Don’t Sit on California’s Employee-Seating Requirement
Are you complying with California labor law’s seating requirement?
Perhaps the question surprises you. Most California wage orders require an employer to provide “suitable seats” when the “nature” of an employee’s job “reasonably permits” their use. The California Supreme Court recently clarified what each of these terms mean and what is required of California employers.
California Wage Orders Seating Requirement
Nearly all of California’s wage orders contain the following provision:
(A) All working employees shall be provided with suitable seats when the nature of the work reasonably permits the use of seats.
(B) When employees are not engaged in the active duties of their employment and the nature of the work requires standing, an adequate number of suitable seats shall be placed in reasonable proximity to the work area and employees shall be permitted to use such seats when it does not interfere with the performance of their duties.
Clear as mud, right? What is a “suitable” seat? What does “nature of the work” mean? When and how is the use of a seat “reasonably” permitted?
A federal court recently asked the California Supreme Court (“Court) to answer employee-seating questions under California labor law. On April 4, 2016, the Court issued its answers, to assist the federal court with two cases:
- Kilby v. CVS Pharmacy, Inc.
The employee worked as a customer service representative for CVS. Her job duties rotated from operating a cash register, stocking and organizing shelves, vacuuming and other cleaning, and gathering shopping baskets. CVS did not provide seating for the employee during her shifts.
- Henderson v. JPMorgan Chase Bank NA
Four bank employees filed suit against JPMorgan for failure to provide seating. In addition to their teller duties, the four employees also escorted customers to deposit boxes and checked ATMs to ensure they functioned properly.
“Nature of the Work”
CVS and JPMorgan argued “nature of the work” should entail a comparison of the number of “standing” versus “seated” duties of a particular employee. If the majority of the employee’s tasks must be performed while standing, then he or she need not be provided a seat at all, according to this view.
The employees disagreed. In their view, “nature of the work” means if even one of an employee’s tasks can be performed seated, the employer is required to provide that employee a seat. In other words, every employee who has at least one job duty that can be performed while seated must be provided seating.
The Court split the difference. It answered that “nature of the work” refers to specific job duties by “location” (referring to a station or work area for a particular task).

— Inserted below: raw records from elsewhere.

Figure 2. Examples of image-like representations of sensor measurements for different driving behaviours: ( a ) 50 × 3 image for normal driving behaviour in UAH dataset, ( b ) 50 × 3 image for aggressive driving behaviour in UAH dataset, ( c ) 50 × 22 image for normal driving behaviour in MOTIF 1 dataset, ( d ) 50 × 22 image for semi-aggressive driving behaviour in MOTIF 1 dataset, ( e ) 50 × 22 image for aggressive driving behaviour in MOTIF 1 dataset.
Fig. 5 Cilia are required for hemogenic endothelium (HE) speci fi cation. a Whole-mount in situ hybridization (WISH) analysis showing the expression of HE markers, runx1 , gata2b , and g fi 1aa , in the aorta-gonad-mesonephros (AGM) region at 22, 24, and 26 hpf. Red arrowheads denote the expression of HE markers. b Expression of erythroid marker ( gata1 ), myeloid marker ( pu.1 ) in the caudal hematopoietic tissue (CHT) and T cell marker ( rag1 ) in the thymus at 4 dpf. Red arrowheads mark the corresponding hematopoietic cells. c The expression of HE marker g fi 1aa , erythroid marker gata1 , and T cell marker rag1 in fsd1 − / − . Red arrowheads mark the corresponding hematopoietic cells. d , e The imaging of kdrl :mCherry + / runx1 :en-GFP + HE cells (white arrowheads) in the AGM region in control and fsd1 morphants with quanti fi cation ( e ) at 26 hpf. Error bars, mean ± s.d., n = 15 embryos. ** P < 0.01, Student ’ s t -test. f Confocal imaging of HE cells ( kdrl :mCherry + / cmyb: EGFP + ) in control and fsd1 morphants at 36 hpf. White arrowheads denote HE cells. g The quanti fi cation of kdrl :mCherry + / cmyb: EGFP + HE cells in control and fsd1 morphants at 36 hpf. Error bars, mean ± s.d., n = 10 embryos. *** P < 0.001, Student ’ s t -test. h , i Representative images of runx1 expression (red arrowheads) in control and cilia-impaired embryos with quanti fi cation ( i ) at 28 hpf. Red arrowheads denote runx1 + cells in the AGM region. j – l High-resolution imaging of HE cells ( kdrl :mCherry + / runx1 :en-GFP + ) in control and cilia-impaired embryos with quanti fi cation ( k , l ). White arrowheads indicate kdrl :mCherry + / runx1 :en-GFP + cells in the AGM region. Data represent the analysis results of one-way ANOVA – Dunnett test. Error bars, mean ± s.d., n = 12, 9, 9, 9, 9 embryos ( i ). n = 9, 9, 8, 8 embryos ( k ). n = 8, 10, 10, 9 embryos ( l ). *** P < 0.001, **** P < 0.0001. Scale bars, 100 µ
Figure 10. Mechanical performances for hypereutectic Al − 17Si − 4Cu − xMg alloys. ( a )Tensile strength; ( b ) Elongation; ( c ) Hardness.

For a bank teller, for example, a California court will look at the teller’s duties (accepting and dispensing money, data entry, walking to deposit boxes, etc.) and decide which, if any, of those tasks can feasibly be performed while seated. The Court explained it is an employee’s actual job duties that matter, not his or her title or job description. An employee may be entitled to a seat while performing one job assignment but not when performing a different, “standing” one.
The Court instructed lower courts to review and weigh relevant factors when ruling on seating claims. If an employee files a seat-related claim under California law, a court will consider factors such as:
- Job duties – Employee work duties are an important factor. If a task or assignment can be performed by a seated employee, an employer may face a high burden in explaining why seats were not provided.
- Feasibility of seating – Is seating feasible? A court might analyze whether providing a seat at a particular station or area would interfere with performance of the employee’s other duties. A court might also consider whether seats unreasonably affect employee effectiveness and performance.
- Business judgment – An employer’s business judgment may be given weight. Business judgment includes, for example, a hotel operator requiring its entrance employees to stand at all times, to greet customers. The California Supreme Court clarified that employer judgment is at most one factor for analysis, not the
- Physical Layout – The layout of a workplace may be a factor. A court may consider space limitations and other practical issues in deciding an employer’s seating obligations.
CVS and JPMorgan argued that the plaintiffs must prove “suitable” seats actually exist in order to succeed on their claim. The Court answered in the reverse. Any employer who asserts no suitable seat exists has the burden of proof. For example, an employer who asserts that seating is impossible due to a small work area would have to prove it.
An employee who works a “standing” job is nonetheless entitled to suitable seating during lulls in operation. Employers must provide “adequate” numbers of seats in “reasonable proximity,” and allow employees to sit during downtime.
Check the wage order that applies to your business. If the “Seats” provision is included, the recent California Supreme Court answers apply to your company. If you currently do not provide seats to some employees, consider doing so. Think about their specific job duties and whether they can be performed while seated. If there’s any doubt, think seriously about providing seating.
Keep in mind that job titles are less important than your employees actually do. Remember that one station or assignment area may obligate you to provide seating, while another does not (both of which might be performed by the same employee).
If you have questions, consult an experienced and knowledgeable employment law attorney. Employee seating may seem trivial, but the California Supreme Court felt it was worth addressing the issue. You can be sure that plaintiffs’ lawyers have read the answers and are looking for opportunities to file claims.